4. A soi-layer is fully saturated with a unit weight of \( 20 \mathrm{kN} / \mathrm{m}^{3} \) and a water table located 1 m below the surface. Calculate the total stress ( \( \sigma \) ), pore water pressure (u), and effective stress ( \( \sigma^{\prime} \) ) at depths of: a) 1 m b) 3 m c) 5 m

At a depth of 1 m, which is at the water table, the total stress (\( \sigma \)) is calculated as the unit weight of the soil times the depth, so \( \sigma = 20 \, \mathrm{kN/m^3} \times 1 \, \mathrm{m} = 20 \, \mathrm{kN/m^2} \). The pore water pressure (\( u \)) at this depth is 0, since it's at the water table. The effective stress (\( \sigma' \)) is then \( \sigma - u = 20 \, \mathrm{kN/m^2} - 0 = 20 \, \mathrm{kN/m^2} \). At a depth of 3 m, total stress is \( \sigma = 20 \, \mathrm{kN/m^3} \times 3 \, \mathrm{m} = 60 \, \mathrm{kN/m^2} \).

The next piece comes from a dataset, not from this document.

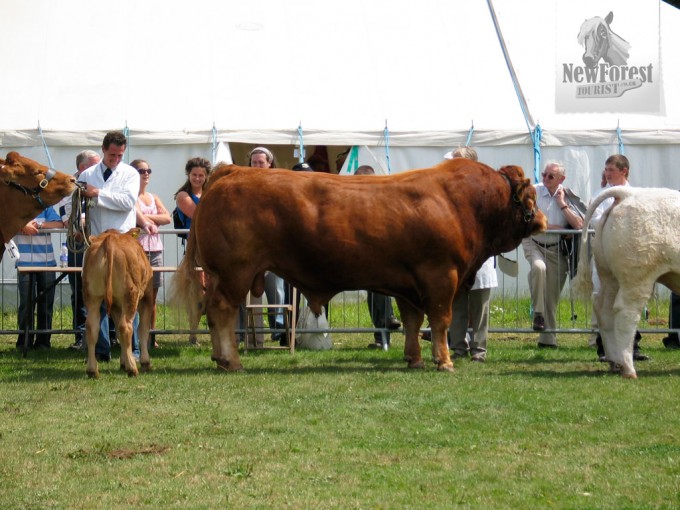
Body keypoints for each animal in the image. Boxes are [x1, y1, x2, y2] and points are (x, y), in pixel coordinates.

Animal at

The pore water pressure (\( u \)) can be calculated as the unit weight of water (≈ 10 kN/m³) times the depth below the water table, so at 2 m (3 m - 1 m), \( u = 10 \, \mathrm{kN/m^3} \times 2 \, \mathrm{m} = 20 \, \mathrm{kN/m^2} \). The effective stress is \( \sigma' = 60 \, \mathrm{kN/m^2} - 20 \, \mathrm{kN/m^2} = 40 \, \mathrm{kN/m^2} \). At a depth of 5 m, total stress is \( \sigma = 20 \, \mathrm{kN/m^3} \times 5 \, \mathrm{m} = 100 \, \mathrm{kN/m^2} \). For the pore water pressure, at 4 m below the water table (5 m - 1 m), \( u = 10 \, \mathrm{kN/m^3} \times 4 \, \mathrm{m} = 40 \, \mathrm{kN/m^2} \). Thus, the effective stress is \( \sigma' = 100 \, \mathrm{kN/m^2} - 40 \, \mathrm{kN/m^2} = 60 \, \mathrm{kN/m^2} \). In summary: - At 1 m: \( \sigma = 20 \, \mathrm{kN/m^2}, u = 0, \sigma' = 20 \, \mathrm{kN/m^2} \) - At 3 m: \( \sigma = 60 \, \mathrm{kN/m^2}, u = 20 \, \mathrm{kN/m^2}, \sigma' = 40 \, \mathrm{kN/m^2} \) - At 5 m: \( \sigma = 100 \, \mathrm{kN/m^2}, u = 40 \, \mathrm{kN/m^2}, \sigma' = 60 \, \mathrm{kN/m^2} \)